● **Texto do exercício**:
—————

Novo livro de fotos 'Butoh' captura a dança japonesa das trevas
Fotografado por Tom Johnson.
Resumo
- O próximo livro de Tom Johnson, intitulado Butoh já está disponível pela Sixteen
- Fotografada na Ilha de Oshima, a série acompanha uma trupe de dançarinos de butoh em atos de pura entrega artística e expressiva
No auge da contracultura japonesa, surgiu o butoh, uma forma de dança‑teatro de vanguarda, marcada por cabeças raspadas, rostos pintados de branco e movimentos lentos — às vezes grotescos. À medida que o país como um todo começava a se livrar de amarras rígidas em favor de modos radicais de autoexpressão, para os dançarinos de butoh isso significou uma nova linguagem corporal que abraçava todo o espectro do subconsciente — da beleza ao horror.
O fotógrafo Tom Johnson mergulha nesse universo em seu novo livro, Butoh, publicado pela Sixteen. Fotografadas na vulcânica Ilha de Oshima, as imagens — publicadas pela primeira vez na Atmos — capturam dançarinos fantasmagóricos enquanto transitam entre os planos da performance e da realidade, em uma série de cenas “sublimes e surpreendentemente mundanas”: membros entrelaçados em praias de areia negra, bocas saboreando frutas suculentas e corpos empilhados uns sobre os outros em interiores minimalistas.
Tendo como ponto de partida a transitoriedade da natureza e as profundezas dos mundos interiores, os pilares do gênero cedem espaço a uma meditação surreal sobre metamorfose, mortalidade, convicção e a tênue fronteira entre a arte e a vida. Com 112 páginas, Butoh já está disponível para pré-venda pelo site da editora.

—————

● **Questões**:
- 1) Copie, por favor, o trecho do texto sobre o butoh que começa com "O fotógrafo Tom" e segue até "em interiores minimalistas.".
- 2) Diga se cada afirmação concorda com o texto sobre o butoh, respondendo sim ou não e citando as palavras do texto que decidem. (a) As fotos foram feitas na Ilha de Oshima. (b) O livro tem 200 páginas. (c) As imagens foram publicadas pela primeira vez na Atmos.
Os itens não são usados em nenhuma das questões.

—————

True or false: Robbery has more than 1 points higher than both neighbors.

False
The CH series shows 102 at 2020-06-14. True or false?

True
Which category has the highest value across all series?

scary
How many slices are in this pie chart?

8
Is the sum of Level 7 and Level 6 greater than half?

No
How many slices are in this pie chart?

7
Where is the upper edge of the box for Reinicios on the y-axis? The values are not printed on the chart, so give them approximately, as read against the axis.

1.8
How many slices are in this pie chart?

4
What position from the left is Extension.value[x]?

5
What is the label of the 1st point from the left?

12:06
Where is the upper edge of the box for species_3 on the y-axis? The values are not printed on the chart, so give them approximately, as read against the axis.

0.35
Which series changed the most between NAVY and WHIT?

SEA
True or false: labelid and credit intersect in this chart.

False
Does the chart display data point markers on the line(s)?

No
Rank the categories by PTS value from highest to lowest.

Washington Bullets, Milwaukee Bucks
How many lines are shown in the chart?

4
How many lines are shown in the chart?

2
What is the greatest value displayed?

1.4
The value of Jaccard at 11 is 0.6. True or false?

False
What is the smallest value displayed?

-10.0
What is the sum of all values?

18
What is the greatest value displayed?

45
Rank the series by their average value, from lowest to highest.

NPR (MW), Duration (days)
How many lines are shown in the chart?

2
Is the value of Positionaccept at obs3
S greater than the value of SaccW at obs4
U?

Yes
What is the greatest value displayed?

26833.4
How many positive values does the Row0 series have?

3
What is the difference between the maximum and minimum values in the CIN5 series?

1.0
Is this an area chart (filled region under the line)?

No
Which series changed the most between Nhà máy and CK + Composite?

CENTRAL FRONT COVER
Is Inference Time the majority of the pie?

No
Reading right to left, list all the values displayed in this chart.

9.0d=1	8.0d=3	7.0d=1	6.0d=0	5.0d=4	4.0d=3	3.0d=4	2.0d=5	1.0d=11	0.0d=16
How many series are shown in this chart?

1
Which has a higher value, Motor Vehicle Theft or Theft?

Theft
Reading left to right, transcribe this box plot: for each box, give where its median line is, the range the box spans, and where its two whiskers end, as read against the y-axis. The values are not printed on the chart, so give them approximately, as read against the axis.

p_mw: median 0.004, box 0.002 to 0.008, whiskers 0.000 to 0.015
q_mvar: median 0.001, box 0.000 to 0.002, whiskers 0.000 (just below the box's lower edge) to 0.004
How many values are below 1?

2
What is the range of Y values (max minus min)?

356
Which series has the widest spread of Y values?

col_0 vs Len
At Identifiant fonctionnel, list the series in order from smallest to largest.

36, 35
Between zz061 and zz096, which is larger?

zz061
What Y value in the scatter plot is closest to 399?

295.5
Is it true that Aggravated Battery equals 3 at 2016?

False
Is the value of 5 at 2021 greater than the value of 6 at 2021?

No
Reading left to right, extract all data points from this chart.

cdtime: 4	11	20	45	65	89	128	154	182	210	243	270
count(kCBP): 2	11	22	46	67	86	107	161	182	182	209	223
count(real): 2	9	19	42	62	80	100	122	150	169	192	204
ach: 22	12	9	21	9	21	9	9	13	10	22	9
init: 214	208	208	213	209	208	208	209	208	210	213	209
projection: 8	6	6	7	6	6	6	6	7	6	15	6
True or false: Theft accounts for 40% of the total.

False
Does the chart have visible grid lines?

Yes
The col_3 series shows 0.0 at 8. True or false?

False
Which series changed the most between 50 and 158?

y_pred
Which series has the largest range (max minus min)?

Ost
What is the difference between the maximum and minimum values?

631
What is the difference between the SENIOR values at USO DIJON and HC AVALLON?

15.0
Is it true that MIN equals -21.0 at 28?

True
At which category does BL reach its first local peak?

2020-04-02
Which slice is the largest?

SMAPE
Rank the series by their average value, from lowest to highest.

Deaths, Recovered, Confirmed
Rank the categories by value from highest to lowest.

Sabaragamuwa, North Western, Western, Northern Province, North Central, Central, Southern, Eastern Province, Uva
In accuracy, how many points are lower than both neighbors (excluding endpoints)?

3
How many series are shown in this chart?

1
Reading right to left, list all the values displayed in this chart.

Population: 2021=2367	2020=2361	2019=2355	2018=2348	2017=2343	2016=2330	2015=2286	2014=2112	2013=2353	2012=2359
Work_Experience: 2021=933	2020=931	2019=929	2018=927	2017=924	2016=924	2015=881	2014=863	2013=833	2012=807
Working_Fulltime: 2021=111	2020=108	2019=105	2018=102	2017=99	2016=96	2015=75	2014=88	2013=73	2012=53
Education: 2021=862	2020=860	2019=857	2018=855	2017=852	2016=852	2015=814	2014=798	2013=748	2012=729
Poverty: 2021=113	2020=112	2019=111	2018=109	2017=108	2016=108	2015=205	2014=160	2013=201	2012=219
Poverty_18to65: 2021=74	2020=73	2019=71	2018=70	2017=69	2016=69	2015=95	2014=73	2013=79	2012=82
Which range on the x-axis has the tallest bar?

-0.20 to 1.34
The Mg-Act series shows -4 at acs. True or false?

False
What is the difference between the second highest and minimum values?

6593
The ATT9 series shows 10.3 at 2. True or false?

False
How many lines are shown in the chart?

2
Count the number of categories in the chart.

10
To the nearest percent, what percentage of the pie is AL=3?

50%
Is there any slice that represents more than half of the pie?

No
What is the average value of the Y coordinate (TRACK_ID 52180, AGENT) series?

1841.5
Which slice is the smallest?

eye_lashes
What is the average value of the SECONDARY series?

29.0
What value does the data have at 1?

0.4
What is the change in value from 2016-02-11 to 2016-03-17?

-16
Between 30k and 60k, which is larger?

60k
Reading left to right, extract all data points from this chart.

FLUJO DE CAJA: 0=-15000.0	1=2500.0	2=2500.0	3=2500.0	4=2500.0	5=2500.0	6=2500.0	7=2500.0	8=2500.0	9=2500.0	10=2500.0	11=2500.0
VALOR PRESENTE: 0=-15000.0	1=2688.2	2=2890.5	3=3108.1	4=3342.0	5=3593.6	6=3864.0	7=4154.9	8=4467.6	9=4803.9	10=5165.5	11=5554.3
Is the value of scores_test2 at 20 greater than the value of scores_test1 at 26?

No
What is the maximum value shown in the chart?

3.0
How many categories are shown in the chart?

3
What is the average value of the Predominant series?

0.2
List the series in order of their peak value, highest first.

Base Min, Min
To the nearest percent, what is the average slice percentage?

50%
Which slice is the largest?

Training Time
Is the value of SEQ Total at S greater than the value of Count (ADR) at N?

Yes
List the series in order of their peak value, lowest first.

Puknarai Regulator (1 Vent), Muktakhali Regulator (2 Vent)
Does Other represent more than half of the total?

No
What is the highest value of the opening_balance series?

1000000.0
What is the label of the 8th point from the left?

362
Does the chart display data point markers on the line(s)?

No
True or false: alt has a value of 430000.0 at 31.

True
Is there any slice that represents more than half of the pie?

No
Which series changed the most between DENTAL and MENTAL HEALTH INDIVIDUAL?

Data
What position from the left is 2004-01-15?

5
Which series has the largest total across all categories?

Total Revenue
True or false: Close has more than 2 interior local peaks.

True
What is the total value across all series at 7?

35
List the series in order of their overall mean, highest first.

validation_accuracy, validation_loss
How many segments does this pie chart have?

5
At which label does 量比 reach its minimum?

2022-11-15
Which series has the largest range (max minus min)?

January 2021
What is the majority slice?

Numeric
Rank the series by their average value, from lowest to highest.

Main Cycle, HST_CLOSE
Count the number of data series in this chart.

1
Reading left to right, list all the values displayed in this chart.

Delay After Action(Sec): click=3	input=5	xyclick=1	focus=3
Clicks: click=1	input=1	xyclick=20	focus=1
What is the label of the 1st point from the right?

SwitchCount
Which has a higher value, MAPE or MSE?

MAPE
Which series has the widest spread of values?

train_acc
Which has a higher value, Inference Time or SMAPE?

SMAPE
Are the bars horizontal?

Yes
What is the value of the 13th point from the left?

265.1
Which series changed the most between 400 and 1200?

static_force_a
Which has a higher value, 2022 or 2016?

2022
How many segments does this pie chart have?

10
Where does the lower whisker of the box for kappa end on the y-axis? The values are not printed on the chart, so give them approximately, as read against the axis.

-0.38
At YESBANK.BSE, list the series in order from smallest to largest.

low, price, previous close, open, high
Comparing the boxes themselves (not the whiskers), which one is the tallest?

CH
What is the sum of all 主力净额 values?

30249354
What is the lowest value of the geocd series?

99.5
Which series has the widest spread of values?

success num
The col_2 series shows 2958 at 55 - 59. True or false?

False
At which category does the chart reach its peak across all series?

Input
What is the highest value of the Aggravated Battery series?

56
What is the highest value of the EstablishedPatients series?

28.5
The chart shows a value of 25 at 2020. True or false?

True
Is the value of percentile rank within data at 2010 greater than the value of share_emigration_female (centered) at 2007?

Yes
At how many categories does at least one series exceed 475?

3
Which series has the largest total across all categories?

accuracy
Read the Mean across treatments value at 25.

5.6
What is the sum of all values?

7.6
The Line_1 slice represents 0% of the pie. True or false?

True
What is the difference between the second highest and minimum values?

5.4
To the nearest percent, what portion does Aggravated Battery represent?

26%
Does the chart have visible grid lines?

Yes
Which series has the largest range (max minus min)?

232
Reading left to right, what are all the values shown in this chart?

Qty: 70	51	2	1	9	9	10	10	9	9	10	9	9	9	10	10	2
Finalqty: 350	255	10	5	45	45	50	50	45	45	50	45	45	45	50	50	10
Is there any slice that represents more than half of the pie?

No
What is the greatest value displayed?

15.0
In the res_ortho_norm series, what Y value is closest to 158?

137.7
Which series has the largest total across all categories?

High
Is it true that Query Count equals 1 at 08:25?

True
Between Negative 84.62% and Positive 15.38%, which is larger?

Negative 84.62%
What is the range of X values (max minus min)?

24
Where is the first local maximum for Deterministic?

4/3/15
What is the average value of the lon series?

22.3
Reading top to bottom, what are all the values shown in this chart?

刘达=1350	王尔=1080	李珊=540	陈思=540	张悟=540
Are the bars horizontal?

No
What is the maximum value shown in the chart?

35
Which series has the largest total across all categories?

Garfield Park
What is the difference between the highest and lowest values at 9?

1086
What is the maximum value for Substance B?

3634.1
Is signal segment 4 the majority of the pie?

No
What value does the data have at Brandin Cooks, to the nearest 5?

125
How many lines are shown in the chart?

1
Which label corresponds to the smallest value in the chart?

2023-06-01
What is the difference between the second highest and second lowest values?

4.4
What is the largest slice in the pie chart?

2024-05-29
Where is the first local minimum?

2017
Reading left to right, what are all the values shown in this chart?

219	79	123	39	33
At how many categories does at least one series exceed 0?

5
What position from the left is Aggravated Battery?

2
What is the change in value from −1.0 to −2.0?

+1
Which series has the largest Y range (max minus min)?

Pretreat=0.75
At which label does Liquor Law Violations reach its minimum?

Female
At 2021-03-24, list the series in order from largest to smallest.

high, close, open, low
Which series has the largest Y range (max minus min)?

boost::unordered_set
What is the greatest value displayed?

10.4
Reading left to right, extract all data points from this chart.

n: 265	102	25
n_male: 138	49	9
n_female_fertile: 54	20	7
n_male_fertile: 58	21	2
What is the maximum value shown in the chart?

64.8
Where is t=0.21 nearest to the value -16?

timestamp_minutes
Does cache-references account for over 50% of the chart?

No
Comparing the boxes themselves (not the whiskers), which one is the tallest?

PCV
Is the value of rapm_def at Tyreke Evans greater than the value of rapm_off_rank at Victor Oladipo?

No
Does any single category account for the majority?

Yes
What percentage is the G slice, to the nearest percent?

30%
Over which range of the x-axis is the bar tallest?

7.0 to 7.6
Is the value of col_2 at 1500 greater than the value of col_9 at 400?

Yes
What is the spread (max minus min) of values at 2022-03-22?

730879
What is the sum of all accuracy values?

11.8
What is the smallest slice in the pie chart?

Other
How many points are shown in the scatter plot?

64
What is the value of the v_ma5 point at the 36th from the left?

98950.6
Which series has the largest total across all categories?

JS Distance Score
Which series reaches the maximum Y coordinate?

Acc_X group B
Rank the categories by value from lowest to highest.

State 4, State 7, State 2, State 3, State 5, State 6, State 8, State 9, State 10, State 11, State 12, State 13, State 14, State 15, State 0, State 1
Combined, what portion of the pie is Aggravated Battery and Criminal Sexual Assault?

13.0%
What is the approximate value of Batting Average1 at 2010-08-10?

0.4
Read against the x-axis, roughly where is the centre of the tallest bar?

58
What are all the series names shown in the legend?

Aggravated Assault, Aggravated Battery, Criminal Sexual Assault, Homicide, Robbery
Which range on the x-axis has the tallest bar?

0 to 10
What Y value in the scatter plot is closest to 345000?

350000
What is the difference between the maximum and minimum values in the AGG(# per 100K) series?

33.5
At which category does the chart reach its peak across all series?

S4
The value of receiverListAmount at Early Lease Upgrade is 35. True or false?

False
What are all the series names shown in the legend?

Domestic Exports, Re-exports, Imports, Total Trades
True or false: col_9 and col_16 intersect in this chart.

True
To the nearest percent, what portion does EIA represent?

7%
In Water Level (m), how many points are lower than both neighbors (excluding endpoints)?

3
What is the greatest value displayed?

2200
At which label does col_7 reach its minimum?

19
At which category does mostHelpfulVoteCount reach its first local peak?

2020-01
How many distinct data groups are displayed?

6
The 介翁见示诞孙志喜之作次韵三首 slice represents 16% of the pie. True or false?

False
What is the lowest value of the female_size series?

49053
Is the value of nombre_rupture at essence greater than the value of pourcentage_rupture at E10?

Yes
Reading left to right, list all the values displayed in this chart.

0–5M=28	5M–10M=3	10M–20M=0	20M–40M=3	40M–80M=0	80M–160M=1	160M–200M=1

—————

● **Respostas**:
- 1)
O fotógrafo Tom Johnson mergulha nesse universo em seu novo livro, Butoh, publicado pela Sixteen. Fotografadas na vulcânica Ilha de Oshima, as imagens — publicadas pela primeira vez na Atmos — capturam dançarinos fantasmagóricos enquanto transitam entre os planos da performance e da realidade, em uma série de cenas “sublimes e surpreendentemente mundanas”: membros entrelaçados em praias de areia negra, bocas saboreando frutas suculentas e corpos empilhados uns sobre os outros em interiores minimalistas.

- 2)
(a) Sim: "Fotografadas na vulcânica Ilha de Oshima"
(b) Não: "Com 112 páginas"
(c) Sim: "publicadas pela primeira vez na Atmos"